With the above example, if _rw_region starts at 0x400, the copies will look like this:
source foo @ 0x100 -> copy of foo @ 0x400 source bar1 @ 0x200 -> copy of bar1 @ 0x428 source bar2 @ 0x208 -> copy of bar2 @ 0x420
Step 4. Relocate Embedded Pointers
During this step, we update the pointers embedded in the copies. See ArchiveBuilder::relocate_embedded_pointers() for details. Here's an illustration of how it works.
When we update the embedded pointers, we also use ArchivePtrMarker::mark_pointer() to mark the location of all the embedded pointers. This information is used for relocating the entire archive. E.g., if we want to relocate the output buffer from 0x400 to 0x500, we need to update the embedded pointer of 0x428 to 0x528. See VM_PopulateDumpSharedSpace::relocate_to_requested_base_address() for more info.
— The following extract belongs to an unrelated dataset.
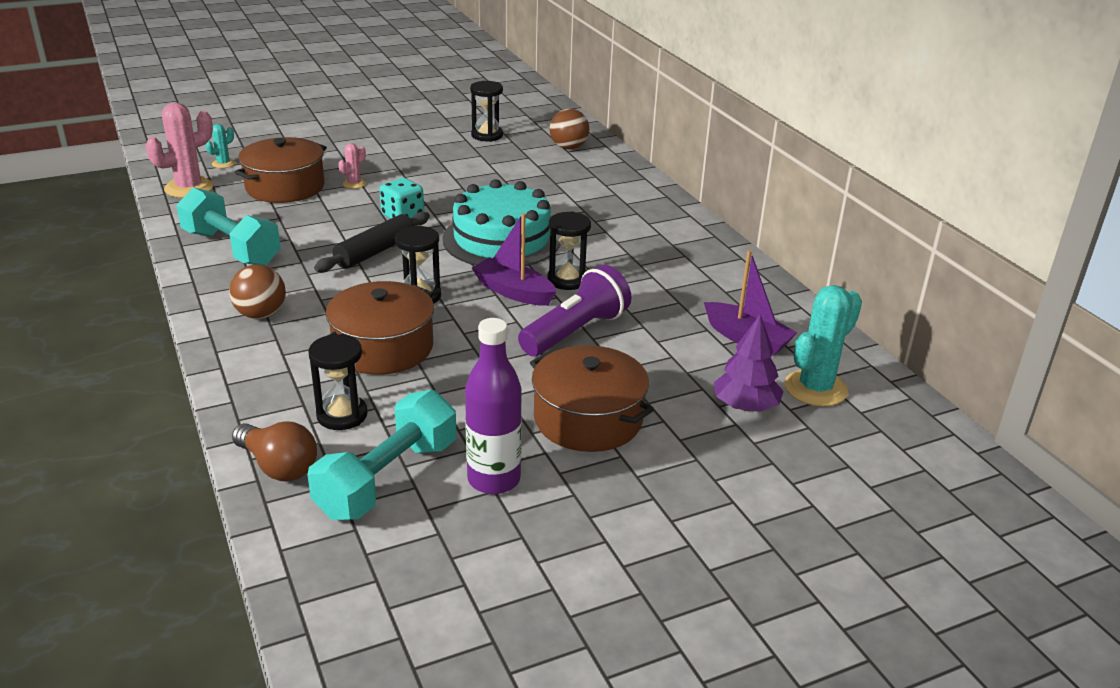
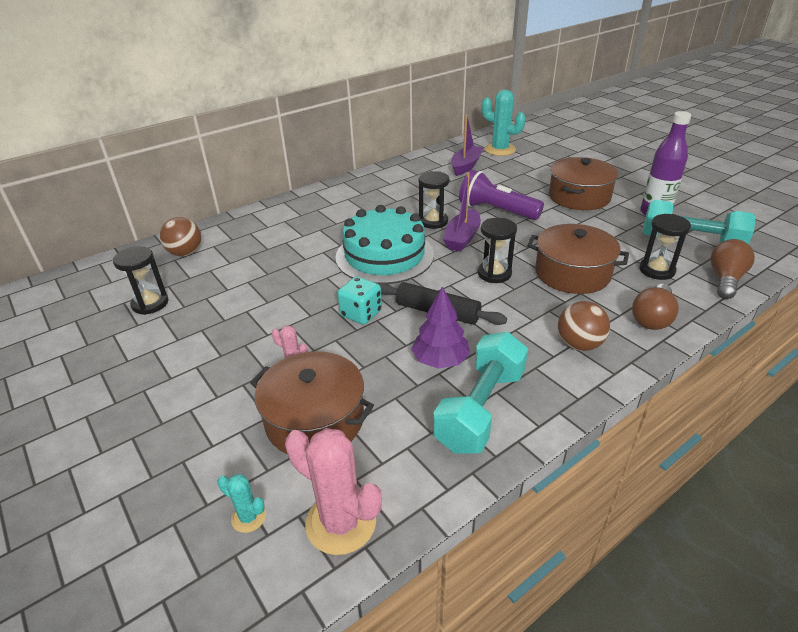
camera: 100 degrees left, 5 degrees up
(259, 374) = (652, 318): none -> brown light bulb
(745, 406) = (530, 163): purple tree -> purple tree (440, 360)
In the previous implementation of static dump, we used MetaspaceClosure for 3 times:
- copy the RW objects
- copy the RO object
- relocate embedded pointers
However, MetaspaceClosure is slow. In the new implementation, we using MetaspaceClosure only twice (in Steps 1 and Step 2). During Step 2, we remember the size of all the source objects, as well as the location of the embedded pointers. This eliminates the use of MetaspaceClosure in the subsequent steps for making copies and relocating embedded pointers. The resulting code is faster, and also easier to understand (no need to think about recursion during copying, etc).
The previous implementation of dynamic dump used MetaspaceClosure even more. As a result, it gets a more pronounced speed up from the new implementation.
Here are the elapsed time of the following test cases (which archive more than 20000 classes) using fastdebug build:
|Old||42.655 sec||67.014 sec|
|New||37.027 sec||34.974 sec|